## The tasks
**a)** In the announcement about stress and decision-making, condense the paragraph beginning "Gary Fahey, one of Australia's leading" into a single shorter sentence that keeps its main facts.
**b)** From the announcement about stress and decision-making, set down word for word the stretch from "Gary Fahey warns: Unrecognised" through "and everyday life.".
**c)** Write the next part of the announcement about stress and decision-making, picking up after its final sentence.

## Source text
========================================

Announcement posted by Invigorate PR 29 May 2025

Gary Fahey warns: Unrecognised stress is quietly driving poor decision-making impacting lives and workplaces

 

Gary Fahey, one of Australia's leading crisis intervention specialists and performance experts, is urging Australians to take a serious look at how unmanaged stress is damaging their ability to make clear decisions, in business, leadership and everyday life.

 

According to Fahey, many people believe they are functioning effectively under pressure when, in reality, their decision making is clouded, reactive and far from optimal.

 

"When you are constantly operating in a state of stress, your judgment is compromised. You react instead of reflect and respond. You micromanage when you should delegate. You agree to things you cannot deliver. And often, you make decisions based on emotion instead of strategy," Fahey said.

 

Fahey explained that people do not realise how bad their decisions are until they stop or flop.

 

"It is only when people take a proper break or begin managing their mental health that they see the true quality of the decisions they were making," he said. 

 

"I have worked with high performers who thought they were in control, until they took two weeks off and realised the choices they had made in the lead-up were rushed, misaligned or just plain bad."

 

The silent cost of poor decisions under stress

 

Whether it is hiring the wrong person, locking in the wrong supplier, investing in the wrong project or responding poorly to a team member, Fahey says stressed decision making has a cost and often, it is hidden.

========================================

## Source excerpt
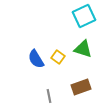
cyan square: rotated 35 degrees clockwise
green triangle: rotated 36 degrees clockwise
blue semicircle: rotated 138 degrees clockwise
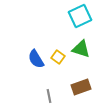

========================================

## Task-by-task outputs
**a)** Gary Fahey, a leading Australian crisis intervention specialist and performance expert, is urging Australians to seriously examine how unmanaged stress undermines clear decision-making in business, leadership and everyday life.

**b)**
Gary Fahey warns: Unrecognised stress is quietly driving poor decision-making impacting lives and workplaces

 

Gary Fahey, one of Australia's leading crisis intervention specialists and performance experts, is urging Australians to take a serious look at how unmanaged stress is damaging their ability to make clear decisions, in business, leadership and everyday life.

**c)**
"In leadership, the fallout from poor decisions is rarely immediate. It shows up as disengaged staff, missed opportunities or reputational erosion. In our personal lives, it shows up as regret, reactivity or burnout," Fahey said. 

 

Common signs of stress-driven decision making

 

Fahey outlines the most recognisable behaviours that indicate stress is shaping decisions more than strategy.

 

Saying yes when you should say no

 

"Stress weakens boundaries. You may agree to unrealistic deadlines, additional responsibilities or extra meetings simply to avoid conflict or to please others. This leads to overcommitment and burnout," Fahey said. 

 

"Someone who is actively managing stress and their mental health would be able to weigh things up clearly and make more informed and better aligned choices."

 

Avoiding difficult conversations

 

Rather than facing conflict or uncomfortable truths, leaders under pressure tend to avoid tough discussions with staff, clients or stakeholders. This often allows problems to escalate silently behind the scenes.

 

"People tend to avoid the difficult stuff when they are stressed because they can't cope with more challenges.  All this does is compound issues," Fahey said. 

 

Making rushed hiring decisions

 

"When you are in survival mode, the temptation is to fill vacant roles quickly just to get through the week. The result is often poor culture fits, inadequate onboarding or underperformance later on," Fahey said.

 

Relying on emotion over data

 

Stress causes the brain to narrow its focus. You might start reacting based on frustration, fear or urgency rather than considering long term goals or key metrics. Emotional decisions often lead to regret.

 

"Many mistakes have been made in this mental mode and often the damage caused is significant. Sometimes it can be expensive or difficult to wind back or undo," Fahey explained. 

 

Micromanaging others unnecessarily

 

"Leaders under stress may try to regain control by overseeing every small detail. This signals mistrust, stifles innovation and drives talented people away," Fahey said. 

 

Ignoring gut instinct or overanalysing everything

 

"Some people respond to stress by overthinking every decision and seeking endless validation. Others go numb to their own intuition. Either approach leads to indecision or misaligned action," Fahey said.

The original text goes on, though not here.